You might wonder if scraping data from Amazon is legal. Well, it’s a bit of a mixed bag. The legality depends on what you’re scraping, how you’re doing it, and what you do with the data. But generally, scraping data that’s already public, like reviews, is okay.

Now, Amazon has some anti-scraping techniques. But there are tools, like Crawlbase, that help you scrape Amazon reviews without getting into trouble. It’s like a no-code tool that makes Amazon review scraping easier and less likely to get blocked.

Best Tool to Scrape Amazon Reviews

Crawlbase is the best web scraping tool for automation features, user interface design, cost, and automation features. Regarding Amazon review scrapers, Crawlbase is a perfect option because it has a starting price of $29 a month and is cloud-based, meaning you don’t have to download anything to your computer to use it.
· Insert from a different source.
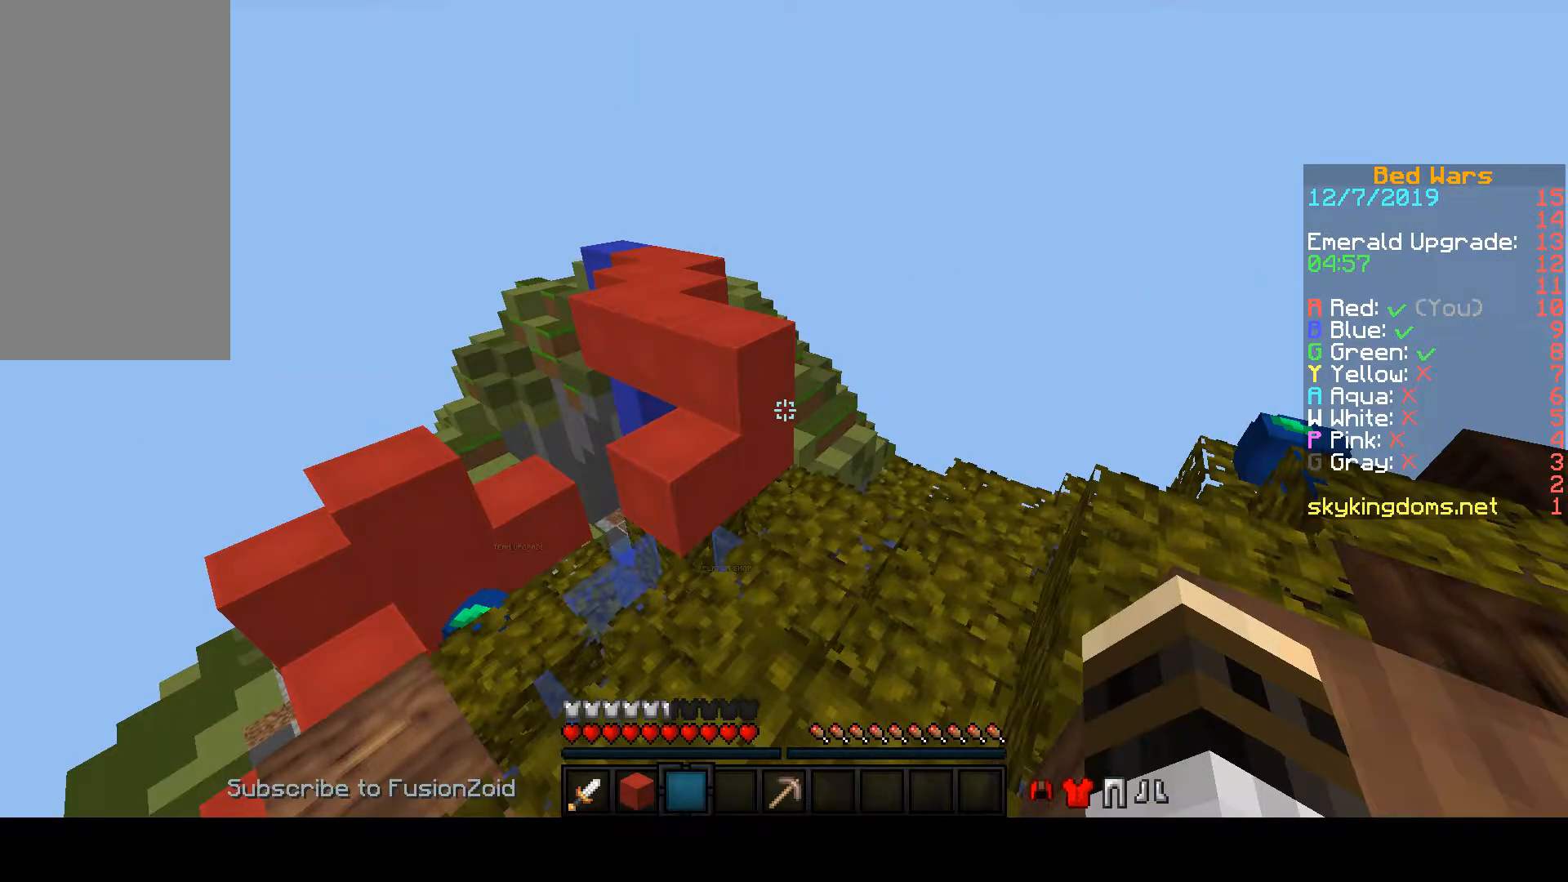
{"keys": [], "mouse": [], "events": []}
It is important to note that Crawlbase is one of the largest Amazon scraper on the market, and with its tools, you’ll be able to access a whole lot more than just Amazon product reviews. As a scraping provider, they have a wide variety of products that are tailor-made specifically for businesses looking to scrape content from the web and would like to ensure that their data is safe and protected. You can easily scrape Amazon product reviews with Node.js and Crawlbase.

With its features, you’ll also be able to access all publicly available data about a particular product on Amazon. As it is extremely easy to use, we think it would be a great option for anyone just starting with their web scraping needs and looking for a quick, easy, reliable option.

Why Use Crawlbase to Scrape Amazon Reviews?

The first step before you can start getting Amazon reviews is building a scraper, and there are various ways to do it. If you are not a programmer, however, do not worry. You have a product you can use for whatever needs you may have regarding web scraping. Amazon review scraping using Node.js is really simple, and you can easily use Crawlbase’s API as the foundation for a scraping tool.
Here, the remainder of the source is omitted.